In all of the participating CCFAP hospitals, family members have always expected clinical excellence. Now, these hospitals are seeking to emphasize customer satisfaction by becoming customer-friendly. This new approach to patient care helps in providing some closure to the ICU experience, as well. In the end, the ICU care team may not be able to change the patient’s condition. However, the family will remember the care and attention given to them by the nursing staff during difficult times.
While the ICU is the contact point of family members, the unit itself only exists as a part of the larger whole, the hospital. The CCFAP can only succeed when the goals and objectives of the program are in harmony with the priorities of the hospital. The changes made in the ICU must be integrated into the goals and objectives of the hospital.
Staff comments have been generally favorable and support the premise that the CCFAP can reduce family stress levels and promote positive outcomes.

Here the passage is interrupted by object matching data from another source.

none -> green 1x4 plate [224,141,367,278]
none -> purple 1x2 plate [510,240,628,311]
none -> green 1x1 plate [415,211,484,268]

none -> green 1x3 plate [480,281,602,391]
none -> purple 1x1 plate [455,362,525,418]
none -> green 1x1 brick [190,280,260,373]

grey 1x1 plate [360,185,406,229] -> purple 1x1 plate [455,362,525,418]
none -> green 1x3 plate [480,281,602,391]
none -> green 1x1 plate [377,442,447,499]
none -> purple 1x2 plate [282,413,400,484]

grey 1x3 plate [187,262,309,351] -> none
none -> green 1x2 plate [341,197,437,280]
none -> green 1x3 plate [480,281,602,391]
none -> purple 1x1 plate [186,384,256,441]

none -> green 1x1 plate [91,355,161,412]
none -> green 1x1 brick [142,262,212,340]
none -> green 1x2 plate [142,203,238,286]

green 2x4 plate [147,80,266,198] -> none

On an organizational level, the harmony existing between the goals and objectives of the CCFAP and the goals and objectives of the hospital promotes a mutually supportive environment. A number of examples of this synergy can be cited as follows:
- Critical care is delivered by a multidisciplinary team of specialists who work together to provide the type of care necessary for critically ill patients. The CCFAP encourages a high degree of coordination of professional staff services, which distributes work responsibilities more rationally, lessens the burden on critical care nurses, and prepares hospitals for the shortages of members of the critical care team forecast for the next decade.
- Critical care units must be concerned with customer satisfaction. Here, as elsewhere in the hospital, customer satisfaction is one way of measuring the quality of care. Clearly, family members are customers and participate in decisions regarding the treatment of a family member. On the basis of experience within the ICU, decisions are made about the quality of care in the total hospital.

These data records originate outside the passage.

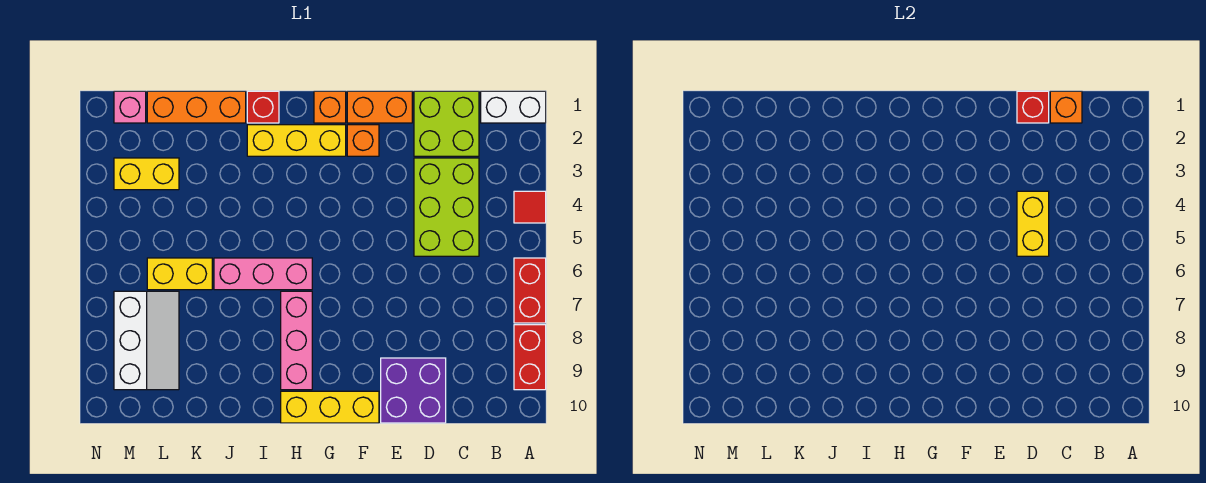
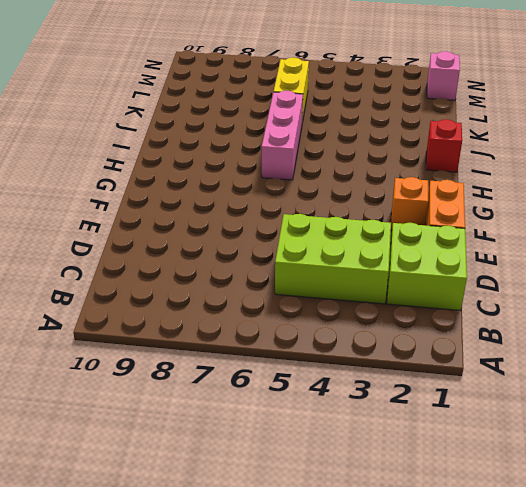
none -> white 1x2 brick [481,91,546,123]
none -> red 1x1 tile [514,191,546,223]
none -> red 1x2 brick [514,258,546,323]

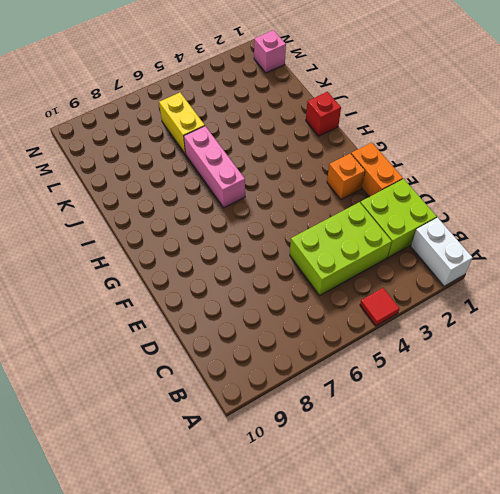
none -> red 1x2 brick [514,258,546,323]
none -> red 1x2 brick [514,325,546,390]
none -> purple 2x2 brick [381,358,446,423]

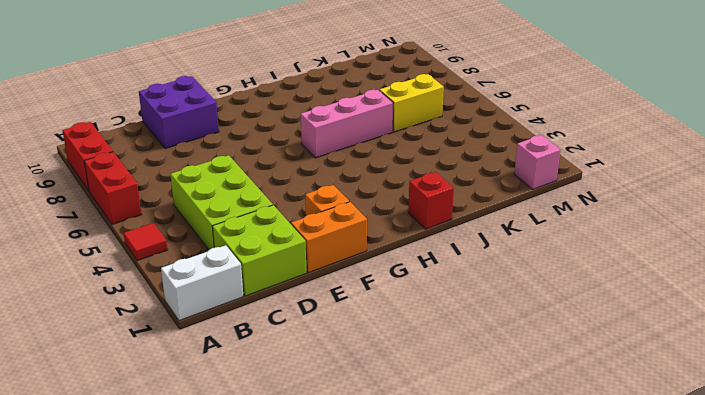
none -> yellow 1x3 brick [281,391,379,423]
none -> orange 1x1 brick [314,91,346,123]
none -> yellow 1x3 brick [247,125,346,156]

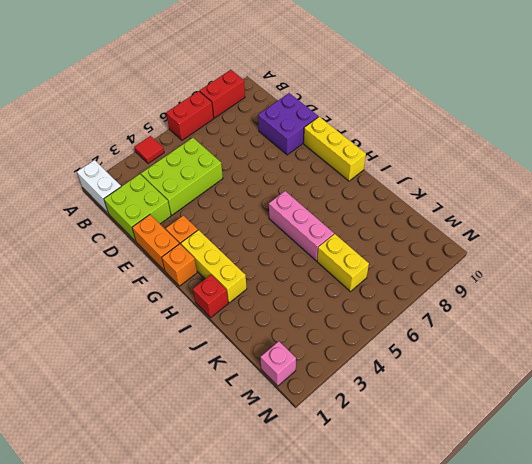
none -> pink 1x3 brick [281,291,312,390]
none -> orange 1x3 brick [147,91,246,123]
none -> yellow 1x2 brick [114,158,179,190]

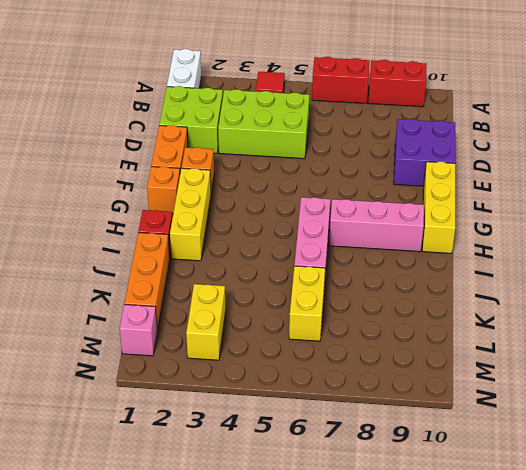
none -> white 2x3 slope [114,291,179,390]
none -> orange 1x1 brick [1050,91,1082,123]
none -> red 1x1 brick [1017,91,1049,123]

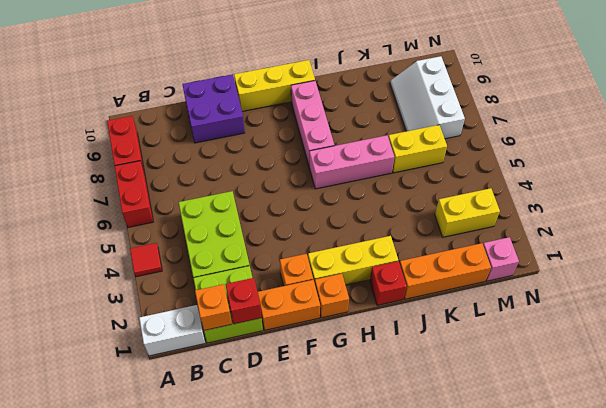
none -> yellow 1x2 brick [1017,191,1049,256]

- Since the CCFAP requires close coordination between various hospital units, it has fostered with staff, in general, and even with those who do not have direct patient care, a more proactive attitude in dealing with needs of family members. The CCFAP has become a total hospital program, not merely a project for the ICU.
- The coordinated involvement of multiple departments has resulted in the creation of additional family support services (eg, the program developed by the chaplain’s office and social services to orient family members to the ICU, music therapy, massage therapy, and pet therapy).
- With greater communication between various units of the hospital, the CCFAP has facilitated the discussion of certain topics that previously had been passed over, including palliative and end-of-life care, and do-not-resuscitate status.